Show every line from the data below that includes "Competition".

┄┄┄┄┄┄┄┄┄┄┄┄┄┄┄┄┄┄┄┄

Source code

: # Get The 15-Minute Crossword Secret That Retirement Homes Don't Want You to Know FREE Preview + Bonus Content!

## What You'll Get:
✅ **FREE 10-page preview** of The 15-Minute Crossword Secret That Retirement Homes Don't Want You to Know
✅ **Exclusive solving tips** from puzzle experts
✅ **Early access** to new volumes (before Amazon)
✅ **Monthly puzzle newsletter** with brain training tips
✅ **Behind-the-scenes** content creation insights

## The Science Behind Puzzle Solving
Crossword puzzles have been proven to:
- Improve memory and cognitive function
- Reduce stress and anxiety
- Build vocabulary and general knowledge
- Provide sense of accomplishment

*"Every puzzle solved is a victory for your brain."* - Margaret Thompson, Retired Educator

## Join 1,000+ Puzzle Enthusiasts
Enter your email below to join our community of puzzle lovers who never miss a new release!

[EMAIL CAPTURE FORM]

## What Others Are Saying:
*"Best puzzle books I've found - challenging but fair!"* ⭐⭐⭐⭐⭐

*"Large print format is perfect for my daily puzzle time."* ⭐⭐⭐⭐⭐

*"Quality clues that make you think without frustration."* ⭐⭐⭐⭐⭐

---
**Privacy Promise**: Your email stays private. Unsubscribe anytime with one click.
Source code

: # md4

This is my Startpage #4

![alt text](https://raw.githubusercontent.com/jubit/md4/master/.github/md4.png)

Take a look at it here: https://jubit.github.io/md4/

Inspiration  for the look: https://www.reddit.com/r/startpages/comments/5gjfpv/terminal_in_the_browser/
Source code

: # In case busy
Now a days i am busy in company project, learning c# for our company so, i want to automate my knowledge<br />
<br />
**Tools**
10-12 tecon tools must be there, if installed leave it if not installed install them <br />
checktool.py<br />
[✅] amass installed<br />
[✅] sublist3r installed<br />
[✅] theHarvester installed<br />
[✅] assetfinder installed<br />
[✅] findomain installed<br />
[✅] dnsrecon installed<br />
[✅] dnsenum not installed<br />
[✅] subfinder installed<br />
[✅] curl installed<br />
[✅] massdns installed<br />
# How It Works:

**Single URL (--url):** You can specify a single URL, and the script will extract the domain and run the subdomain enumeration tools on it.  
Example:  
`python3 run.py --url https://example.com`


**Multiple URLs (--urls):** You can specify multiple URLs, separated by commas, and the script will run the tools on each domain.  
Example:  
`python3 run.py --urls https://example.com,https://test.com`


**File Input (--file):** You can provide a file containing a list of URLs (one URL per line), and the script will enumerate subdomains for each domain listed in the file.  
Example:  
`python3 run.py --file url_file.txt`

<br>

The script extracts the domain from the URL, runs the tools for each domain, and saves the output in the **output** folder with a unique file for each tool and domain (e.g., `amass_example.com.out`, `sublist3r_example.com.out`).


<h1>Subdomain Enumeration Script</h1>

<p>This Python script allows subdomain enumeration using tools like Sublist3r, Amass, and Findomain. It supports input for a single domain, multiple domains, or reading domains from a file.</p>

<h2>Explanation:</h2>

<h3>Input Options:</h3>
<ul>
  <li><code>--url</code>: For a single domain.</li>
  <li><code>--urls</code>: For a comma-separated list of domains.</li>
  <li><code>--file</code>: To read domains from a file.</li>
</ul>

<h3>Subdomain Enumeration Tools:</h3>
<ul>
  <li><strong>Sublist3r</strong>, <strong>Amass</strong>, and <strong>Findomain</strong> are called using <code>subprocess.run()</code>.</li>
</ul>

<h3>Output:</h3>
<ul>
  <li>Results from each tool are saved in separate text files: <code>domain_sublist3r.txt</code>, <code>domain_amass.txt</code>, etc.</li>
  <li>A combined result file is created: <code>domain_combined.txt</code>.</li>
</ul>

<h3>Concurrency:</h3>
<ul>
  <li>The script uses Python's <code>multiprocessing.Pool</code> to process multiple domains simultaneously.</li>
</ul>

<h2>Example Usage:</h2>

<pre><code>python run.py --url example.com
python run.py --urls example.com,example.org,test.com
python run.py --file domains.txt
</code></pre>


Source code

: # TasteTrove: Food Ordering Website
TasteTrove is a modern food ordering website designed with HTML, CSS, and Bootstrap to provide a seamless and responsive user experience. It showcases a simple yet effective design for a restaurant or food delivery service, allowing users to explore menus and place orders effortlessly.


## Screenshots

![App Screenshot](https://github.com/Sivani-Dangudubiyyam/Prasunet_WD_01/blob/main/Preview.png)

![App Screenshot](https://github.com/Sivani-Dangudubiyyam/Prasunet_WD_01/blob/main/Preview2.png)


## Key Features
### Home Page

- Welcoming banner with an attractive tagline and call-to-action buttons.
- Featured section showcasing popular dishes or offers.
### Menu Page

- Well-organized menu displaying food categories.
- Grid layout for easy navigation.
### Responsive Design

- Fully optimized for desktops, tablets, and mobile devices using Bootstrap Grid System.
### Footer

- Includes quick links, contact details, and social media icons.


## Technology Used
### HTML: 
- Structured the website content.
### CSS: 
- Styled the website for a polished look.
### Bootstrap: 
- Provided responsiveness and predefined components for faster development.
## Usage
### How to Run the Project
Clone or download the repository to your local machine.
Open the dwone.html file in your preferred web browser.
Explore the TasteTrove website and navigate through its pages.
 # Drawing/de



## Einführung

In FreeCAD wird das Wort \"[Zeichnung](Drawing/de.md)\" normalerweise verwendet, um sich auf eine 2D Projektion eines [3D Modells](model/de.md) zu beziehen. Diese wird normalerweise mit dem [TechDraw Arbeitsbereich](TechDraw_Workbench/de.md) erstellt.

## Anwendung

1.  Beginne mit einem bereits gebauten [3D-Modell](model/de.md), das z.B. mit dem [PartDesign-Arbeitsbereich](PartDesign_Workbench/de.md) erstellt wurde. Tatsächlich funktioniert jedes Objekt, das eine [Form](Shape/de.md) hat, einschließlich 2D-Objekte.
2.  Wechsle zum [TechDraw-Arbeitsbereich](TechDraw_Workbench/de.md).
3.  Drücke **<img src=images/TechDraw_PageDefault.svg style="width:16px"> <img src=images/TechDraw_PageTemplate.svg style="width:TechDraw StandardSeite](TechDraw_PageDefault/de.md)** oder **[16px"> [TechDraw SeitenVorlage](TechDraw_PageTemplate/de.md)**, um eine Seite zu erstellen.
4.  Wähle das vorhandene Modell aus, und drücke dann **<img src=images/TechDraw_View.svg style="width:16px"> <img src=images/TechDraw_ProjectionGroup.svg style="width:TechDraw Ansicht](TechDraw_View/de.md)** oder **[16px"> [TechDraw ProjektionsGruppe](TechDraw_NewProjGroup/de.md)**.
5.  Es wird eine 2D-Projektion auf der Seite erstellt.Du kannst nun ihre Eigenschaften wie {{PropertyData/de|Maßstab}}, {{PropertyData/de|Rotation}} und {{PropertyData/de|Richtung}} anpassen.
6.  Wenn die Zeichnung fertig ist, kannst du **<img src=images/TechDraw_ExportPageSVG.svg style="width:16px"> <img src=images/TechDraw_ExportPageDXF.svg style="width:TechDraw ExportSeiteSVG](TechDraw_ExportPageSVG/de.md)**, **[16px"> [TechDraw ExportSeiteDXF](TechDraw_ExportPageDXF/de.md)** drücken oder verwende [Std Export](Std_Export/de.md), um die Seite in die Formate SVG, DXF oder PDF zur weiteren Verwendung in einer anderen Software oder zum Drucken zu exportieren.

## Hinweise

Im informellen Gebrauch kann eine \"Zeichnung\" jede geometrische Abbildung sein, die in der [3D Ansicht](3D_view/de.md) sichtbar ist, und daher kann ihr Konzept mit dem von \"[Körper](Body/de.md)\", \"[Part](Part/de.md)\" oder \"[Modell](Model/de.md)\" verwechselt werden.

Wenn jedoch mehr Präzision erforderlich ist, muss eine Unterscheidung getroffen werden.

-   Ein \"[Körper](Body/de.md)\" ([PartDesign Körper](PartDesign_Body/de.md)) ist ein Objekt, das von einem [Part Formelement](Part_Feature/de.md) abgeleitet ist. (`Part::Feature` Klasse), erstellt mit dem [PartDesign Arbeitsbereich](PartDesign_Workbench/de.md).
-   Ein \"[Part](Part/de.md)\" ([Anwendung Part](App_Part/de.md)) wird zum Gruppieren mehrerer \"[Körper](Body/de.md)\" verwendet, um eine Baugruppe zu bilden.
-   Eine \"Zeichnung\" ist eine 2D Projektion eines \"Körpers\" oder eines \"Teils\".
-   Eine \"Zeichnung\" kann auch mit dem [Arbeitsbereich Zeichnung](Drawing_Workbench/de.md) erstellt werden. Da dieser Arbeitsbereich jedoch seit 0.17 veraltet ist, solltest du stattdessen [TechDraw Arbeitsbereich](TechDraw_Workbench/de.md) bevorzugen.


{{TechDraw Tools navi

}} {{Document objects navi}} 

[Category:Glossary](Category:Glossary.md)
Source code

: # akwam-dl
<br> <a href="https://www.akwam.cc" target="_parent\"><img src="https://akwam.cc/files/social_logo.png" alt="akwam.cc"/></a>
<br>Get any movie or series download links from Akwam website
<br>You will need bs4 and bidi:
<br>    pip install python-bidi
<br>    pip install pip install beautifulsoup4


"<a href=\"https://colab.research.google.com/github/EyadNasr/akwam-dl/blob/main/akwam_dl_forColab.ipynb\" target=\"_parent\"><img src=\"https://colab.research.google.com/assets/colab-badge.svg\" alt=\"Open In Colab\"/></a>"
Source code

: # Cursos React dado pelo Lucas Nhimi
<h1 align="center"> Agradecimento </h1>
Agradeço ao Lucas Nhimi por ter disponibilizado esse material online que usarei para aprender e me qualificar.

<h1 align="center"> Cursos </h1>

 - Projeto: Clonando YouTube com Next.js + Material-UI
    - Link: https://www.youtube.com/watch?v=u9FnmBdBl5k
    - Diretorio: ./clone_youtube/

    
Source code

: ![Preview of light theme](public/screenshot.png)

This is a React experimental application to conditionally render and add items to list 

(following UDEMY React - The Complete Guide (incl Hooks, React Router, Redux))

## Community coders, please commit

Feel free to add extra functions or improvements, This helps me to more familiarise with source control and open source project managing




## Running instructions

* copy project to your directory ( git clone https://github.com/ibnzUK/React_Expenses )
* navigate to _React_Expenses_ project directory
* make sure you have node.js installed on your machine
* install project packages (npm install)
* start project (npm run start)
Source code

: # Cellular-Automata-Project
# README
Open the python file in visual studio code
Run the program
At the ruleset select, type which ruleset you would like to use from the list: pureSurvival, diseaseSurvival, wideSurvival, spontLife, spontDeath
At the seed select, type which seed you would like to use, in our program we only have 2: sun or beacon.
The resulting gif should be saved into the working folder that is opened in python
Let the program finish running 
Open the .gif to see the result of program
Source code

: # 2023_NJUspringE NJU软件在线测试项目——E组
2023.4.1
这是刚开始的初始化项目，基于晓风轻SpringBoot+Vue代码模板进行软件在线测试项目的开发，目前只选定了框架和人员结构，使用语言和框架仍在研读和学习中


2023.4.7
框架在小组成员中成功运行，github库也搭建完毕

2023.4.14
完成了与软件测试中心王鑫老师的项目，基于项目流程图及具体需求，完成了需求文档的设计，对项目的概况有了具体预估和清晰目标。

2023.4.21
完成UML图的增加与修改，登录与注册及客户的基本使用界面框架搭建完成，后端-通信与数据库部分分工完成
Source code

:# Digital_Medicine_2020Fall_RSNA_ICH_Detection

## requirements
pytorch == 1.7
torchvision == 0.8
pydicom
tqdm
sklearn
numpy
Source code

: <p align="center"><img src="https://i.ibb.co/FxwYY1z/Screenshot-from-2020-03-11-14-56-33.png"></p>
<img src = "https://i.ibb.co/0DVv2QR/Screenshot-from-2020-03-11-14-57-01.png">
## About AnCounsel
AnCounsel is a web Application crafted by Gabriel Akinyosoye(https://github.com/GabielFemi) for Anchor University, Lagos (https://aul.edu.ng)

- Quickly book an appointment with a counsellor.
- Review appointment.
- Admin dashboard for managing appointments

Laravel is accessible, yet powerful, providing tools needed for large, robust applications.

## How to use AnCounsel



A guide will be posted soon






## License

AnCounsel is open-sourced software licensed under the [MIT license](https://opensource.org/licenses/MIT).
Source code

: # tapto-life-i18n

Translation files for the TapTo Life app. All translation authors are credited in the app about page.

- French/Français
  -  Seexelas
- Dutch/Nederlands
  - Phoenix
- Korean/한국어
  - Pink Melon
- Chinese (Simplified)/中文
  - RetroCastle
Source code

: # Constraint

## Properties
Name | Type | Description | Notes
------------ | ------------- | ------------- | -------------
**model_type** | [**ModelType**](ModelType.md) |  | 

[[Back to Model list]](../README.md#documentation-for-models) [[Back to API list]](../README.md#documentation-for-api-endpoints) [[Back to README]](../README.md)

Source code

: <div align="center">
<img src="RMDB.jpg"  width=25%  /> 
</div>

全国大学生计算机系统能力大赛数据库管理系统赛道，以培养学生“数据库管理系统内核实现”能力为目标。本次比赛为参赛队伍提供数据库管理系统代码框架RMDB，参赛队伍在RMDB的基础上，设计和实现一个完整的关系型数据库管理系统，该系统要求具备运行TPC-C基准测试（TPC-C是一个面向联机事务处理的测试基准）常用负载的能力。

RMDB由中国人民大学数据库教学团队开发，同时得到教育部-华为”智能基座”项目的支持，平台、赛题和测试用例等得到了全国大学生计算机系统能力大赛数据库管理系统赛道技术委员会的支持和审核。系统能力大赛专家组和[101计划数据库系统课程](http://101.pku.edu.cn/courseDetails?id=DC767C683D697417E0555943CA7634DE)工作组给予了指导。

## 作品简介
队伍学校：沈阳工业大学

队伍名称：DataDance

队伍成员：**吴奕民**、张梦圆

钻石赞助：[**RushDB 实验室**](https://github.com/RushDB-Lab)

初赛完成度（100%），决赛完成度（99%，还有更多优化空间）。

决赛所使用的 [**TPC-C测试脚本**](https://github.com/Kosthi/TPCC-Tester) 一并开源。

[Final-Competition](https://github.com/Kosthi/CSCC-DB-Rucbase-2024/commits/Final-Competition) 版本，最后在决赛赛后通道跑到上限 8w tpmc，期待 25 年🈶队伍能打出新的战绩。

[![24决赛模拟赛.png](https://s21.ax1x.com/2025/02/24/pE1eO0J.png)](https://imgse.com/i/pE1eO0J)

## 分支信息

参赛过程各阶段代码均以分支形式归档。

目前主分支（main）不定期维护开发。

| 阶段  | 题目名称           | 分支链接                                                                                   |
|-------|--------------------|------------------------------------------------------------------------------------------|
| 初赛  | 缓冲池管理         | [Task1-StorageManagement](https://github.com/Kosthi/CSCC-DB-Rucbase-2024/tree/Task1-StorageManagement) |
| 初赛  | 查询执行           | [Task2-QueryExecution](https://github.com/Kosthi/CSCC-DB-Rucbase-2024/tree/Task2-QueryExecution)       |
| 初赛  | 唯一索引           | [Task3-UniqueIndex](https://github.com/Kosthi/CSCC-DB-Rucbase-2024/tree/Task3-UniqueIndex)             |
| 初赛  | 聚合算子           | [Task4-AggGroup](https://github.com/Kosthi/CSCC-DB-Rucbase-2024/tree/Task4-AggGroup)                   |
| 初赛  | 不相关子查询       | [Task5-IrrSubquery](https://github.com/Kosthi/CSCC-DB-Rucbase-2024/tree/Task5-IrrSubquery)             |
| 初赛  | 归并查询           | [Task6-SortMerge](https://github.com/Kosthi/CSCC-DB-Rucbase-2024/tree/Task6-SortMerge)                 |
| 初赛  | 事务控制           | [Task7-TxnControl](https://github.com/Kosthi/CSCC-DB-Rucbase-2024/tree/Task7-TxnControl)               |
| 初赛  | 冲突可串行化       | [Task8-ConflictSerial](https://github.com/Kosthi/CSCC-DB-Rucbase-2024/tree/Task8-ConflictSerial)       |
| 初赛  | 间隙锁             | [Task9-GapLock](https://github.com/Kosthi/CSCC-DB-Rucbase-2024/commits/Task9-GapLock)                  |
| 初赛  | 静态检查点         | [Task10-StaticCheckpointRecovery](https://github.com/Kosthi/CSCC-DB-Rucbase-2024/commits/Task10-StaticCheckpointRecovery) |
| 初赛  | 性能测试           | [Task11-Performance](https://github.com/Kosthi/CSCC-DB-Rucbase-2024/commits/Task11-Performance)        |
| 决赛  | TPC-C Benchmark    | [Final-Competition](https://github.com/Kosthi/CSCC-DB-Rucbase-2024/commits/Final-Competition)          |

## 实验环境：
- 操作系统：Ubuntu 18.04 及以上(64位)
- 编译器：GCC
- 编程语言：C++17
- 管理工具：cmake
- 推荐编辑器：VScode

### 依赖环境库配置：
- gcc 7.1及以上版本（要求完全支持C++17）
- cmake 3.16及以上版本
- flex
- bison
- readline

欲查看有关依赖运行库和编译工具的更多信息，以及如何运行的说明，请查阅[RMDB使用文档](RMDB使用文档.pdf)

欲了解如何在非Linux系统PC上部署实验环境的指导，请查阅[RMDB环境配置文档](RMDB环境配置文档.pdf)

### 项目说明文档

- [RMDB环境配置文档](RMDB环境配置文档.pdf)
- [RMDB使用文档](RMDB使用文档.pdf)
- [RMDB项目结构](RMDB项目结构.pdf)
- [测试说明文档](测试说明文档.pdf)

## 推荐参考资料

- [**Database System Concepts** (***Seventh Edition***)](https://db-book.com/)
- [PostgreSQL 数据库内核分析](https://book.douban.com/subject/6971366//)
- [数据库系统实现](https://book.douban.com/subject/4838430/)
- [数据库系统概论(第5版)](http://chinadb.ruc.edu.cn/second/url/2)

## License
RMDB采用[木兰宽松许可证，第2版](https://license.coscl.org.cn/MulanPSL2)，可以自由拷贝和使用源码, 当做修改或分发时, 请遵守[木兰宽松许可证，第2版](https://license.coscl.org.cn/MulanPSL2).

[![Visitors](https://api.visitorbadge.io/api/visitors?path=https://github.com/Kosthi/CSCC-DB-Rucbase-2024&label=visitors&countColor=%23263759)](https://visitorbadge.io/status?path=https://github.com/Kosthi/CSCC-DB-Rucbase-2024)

┄┄┄┄┄┄┄┄┄┄┄┄┄┄┄┄┄┄┄┄

Answer section:
[Final-Competition](https://github.com/Kosthi/CSCC-DB-Rucbase-2024/commits/Final-Competition) 版本，最后在决赛赛后通道跑到上限 8w tpmc，期待 25 年🈶队伍能打出新的战绩。
| 决赛  | TPC-C Benchmark    | [Final-Competition](https://github.com/Kosthi/CSCC-DB-Rucbase-2024/commits/Final-Competition)          |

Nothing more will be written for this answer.